查询计划可通过以下两个提示包含表统计信息相关信息: NO STATISTICSSTALE STATISTICS。例如,以下查询计划片段包括 NO STATISTICS,表示直方图不可用:

| | +-- Outer -> STORAGE ACCESS for fact [Cost: 604, Rows: 10K (NO STATISTICS)]

以下查询计划片段包括 STALE STATISTICS,表示谓词已超出直方图范围:

| | +-- Outer -> STORAGE ACCESS for fact [Cost: 35, Rows: 1 (STALE STATISTICS)]

2 - Cost 和 Row 路径

以下 EXPLAIN 输出显示 Cost 运算符:

 Access Path: +-SELECT  LIMIT 10 [Cost: 370, Rows: 10] (PATH ID: 0)
 |  Output Only: 10 tuples
 |  Execute on: Query Initiator
 | +---> SORT [Cost: 370, Rows: 544] (PATH ID: 1)
 | |      Order: customer_dimension.customer_name ASC
 | |      Output Only: 10 tuples
 | |      Execute on: Query Initiator
 | | +---> STORAGE ACCESS for customer_dimension [Cost: 331, Rows: 544] (PATH ID: 2)
 | | |      Projection: public.customer_dimension_DBD_1_rep_vmartdb_design_vmartdb_design_node0001
 | | |      Materialize: customer_dimension.customer_state, customer_dimension.customer_name
 | | |      Filter: (customer_dimension.customer_gender = 'Male')
 | | |      Filter: (customer_dimension.customer_state = ANY (ARRAY['MA', 'NH']))
 | | |      Execute on: Query Initiator

Row 运算符是优化器估计查询将要返回的行数。
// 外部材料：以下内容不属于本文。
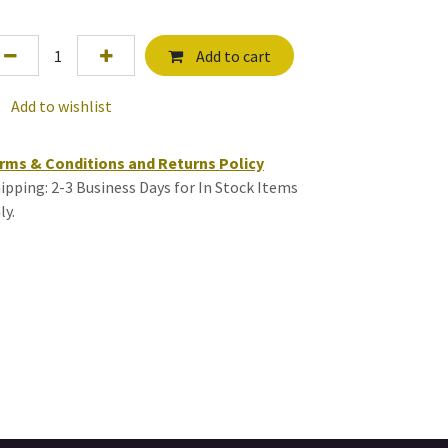
Add to cart
Add to wishlist
rms & Conditions and Returns Policy
ipping: 2-3 Business Days for In Stock Items
ly.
数字后面的字母表示度量单位(K=千、M=百万、B=十亿、T=万亿),因此,以下查询的输出指示要返回的行数为 50 K

=> EXPLAIN SELECT customer_gender FROM customer_dimension;
 Access Path:
 +-STORAGE ACCESS for customer_dimension [Cost: 17, Rows: 50K (3 RLE)] (PATH ID: 1)
 |  Projection: public.customer_dimension_DBD_1_rep_vmartdb_design_vmartdb_design_node0001
 |  Materialize: customer_dimension.customer_gender
 |  Execute on: Query Initiator

STORAGE ACCESS 路径中对 (3 RLE) 的引用表明优化器估计存储访问运算符返回的行数为 50K。由于列为运行长度编码 (RLE),因此返回的 RLE 实际行数仅为三行:

  • 1 行用于女性

  • 1 行用于男性

  • 1 行用于表示未知 (NULL) 性别

3 - Projection 路径

通过查看文本输出中的 Projection 路径,您可以了解优化器为查询计划选择了哪些 投影

EXPLAIN SELECT
   customer_name,
   customer_state
 FROM customer_dimension
 WHERE customer_state in ('MA','NH')
 AND customer_gender = 'Male'
 ORDER BY customer_name
 LIMIT 10;
 Access Path:
 +-SELECT  LIMIT 10 [Cost: 370, Rows: 10] (PATH ID: 0)
 |  Output Only: 10 tuples
 |  Execute on: Query Initiator
 | +---> SORT [Cost: 370, Rows: 544] (PATH ID: 1)
 | |      Order: customer_dimension.customer_name ASC
 | |      Output Only: 10 tuples
 | |      Execute on: Query Initiator
 | | +---> STORAGE ACCESS for customer_dimension [Cost: 331, Rows: 544] (PATH ID: 2)
 | | |      Projection: public.customer_dimension_DBD_1_rep_vmart_vmart_node0001
 | | |      Materialize: customer_dimension.customer_state, customer_dimension.customer_name
 | | |      Filter: (customer_dimension.customer_gender = 'Male')
 | | |      Filter: (customer_dimension.customer_state = ANY (ARRAY['MA', 'NH']))
 | | |      Execute on: Query Initiator

查询优化器会自动选取最佳投影,但如果没有合理准确的统计信息,则优化器为查询选择的投影或联接顺序可能会不太理想。有关详细信息,请参阅收集统计信息

Vertica 在为计划选择投影时会考虑以下几个方面:

  • 如何在查询中联接各个列

  • 如何对投影进行分组或排序

  • 是否应用 SQL 分析操作

  • 磁盘上投影存储中的所有列信息

当 Vertica 评估每个计划的可能性时,初始成本较高的投影可能会进入到最终计划之中,因为这些投影会减少联接开销。例如,可能会为某个查询提供许多可能的计划,优化器在从中作出选择之前会对这些计划进行评估。为提高效率,优化器会使用复杂的算法删除成本较高的中间部分计划片段。优化器知道中间计划片段可能最初看起来很糟糕(由于存储访问成本很高),但可能会因为它所允许的其他优化而产生出色的最终计划。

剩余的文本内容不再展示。